*Document segment*:
════
American forces, let alone the British, are overstretched in Iraq and
Afghanistan. Ossetia is not going to be the trigger for a third world
war, although small events have in the past triggered major wars. Yet
the world has reason to be worried. This is a major shift in Russian
policy; it asserts the willingness of Russia to intervene with force in
the affairs of a neighbouring country. No one can welcome that. It is
surprising to see the Russian government act on such an important
strategic matter when it has so little support. So far, no other
significant power seems to have recognised the claimed independence of
South Ossetia or Abkhazia. Russia has failed to persuade China to
recognise the two — and that really is important. Last week, there was a
summit of the Shanghai Group held in Tajikistan. It was attended by the
central Asian states Kazakhstan, Kyrgyzstan, Uzbekistan and Tajikistan,
as well as by Russia and China. This summit did not join Russia in
giving recognition to the independence of South Ossetia or Abkhazia. On
the contrary, it expressed ‘concern’ about the latest tensions in these
regions. Russia has embarrassed its allies in Asia.
All these central Asian states have their own problems with minorities,
not least Russia itself. China is preoccupied with the separatist
ambitions in Tibet and Xinjiang Province. At the recent meeting,
President Medvedev was unable to persuade President Hu Jintao of China
to give any support to the Russian position over Ossetia. That is not
surprising, since the Russians themselves are not prepared to extend
selfdetermination to Chechnya or the other nationalities of the Russian
Caucasus. There are indeed very few major powers that can claim any
historic consistency in their attitude to self-determination or to the
territorial integrity of sovereign states. Russia favoured
self-determination for South Ossetia, but not for Chechnya or Kosovo.
America favoured self-determination for Kosovo, but not for South
Ossetia. There is no logic in this, except for self interest, and
scarcely even that.
════
*Information provided*:

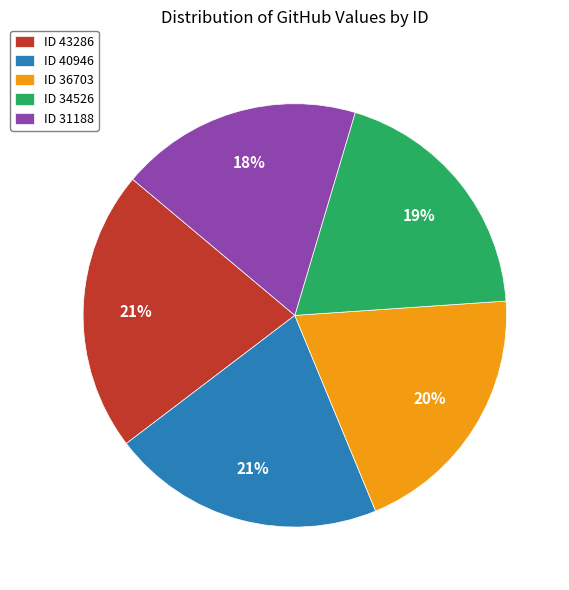

What is the ratio of the value at ID 31188 to the value at ID 40946?

0.9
════
*What to work on*:
a. Output the commentary on South Ossetia word for word, from "All these central" up to and including "Chechnya or Kosovo.".
b. In which country was last week's summit of the Shanghai Group held, according to the commentary on South Ossetia?
The data have nothing to do with the commentary on South Ossetia.

*Responses per task*:
a.
All these central Asian states have their own problems with minorities,
not least Russia itself. China is preoccupied with the separatist
ambitions in Tibet and Xinjiang Province. At the recent meeting,
President Medvedev was unable to persuade President Hu Jintao of China
to give any support to the Russian position over Ossetia. That is not
surprising, since the Russians themselves are not prepared to extend
selfdetermination to Chechnya or the other nationalities of the Russian
Caucasus. There are indeed very few major powers that can claim any
historic consistency in their attitude to self-determination or to the
territorial integrity of sovereign states. Russia favoured
self-determination for South Ossetia, but not for Chechnya or Kosovo.

b. Tajikistan.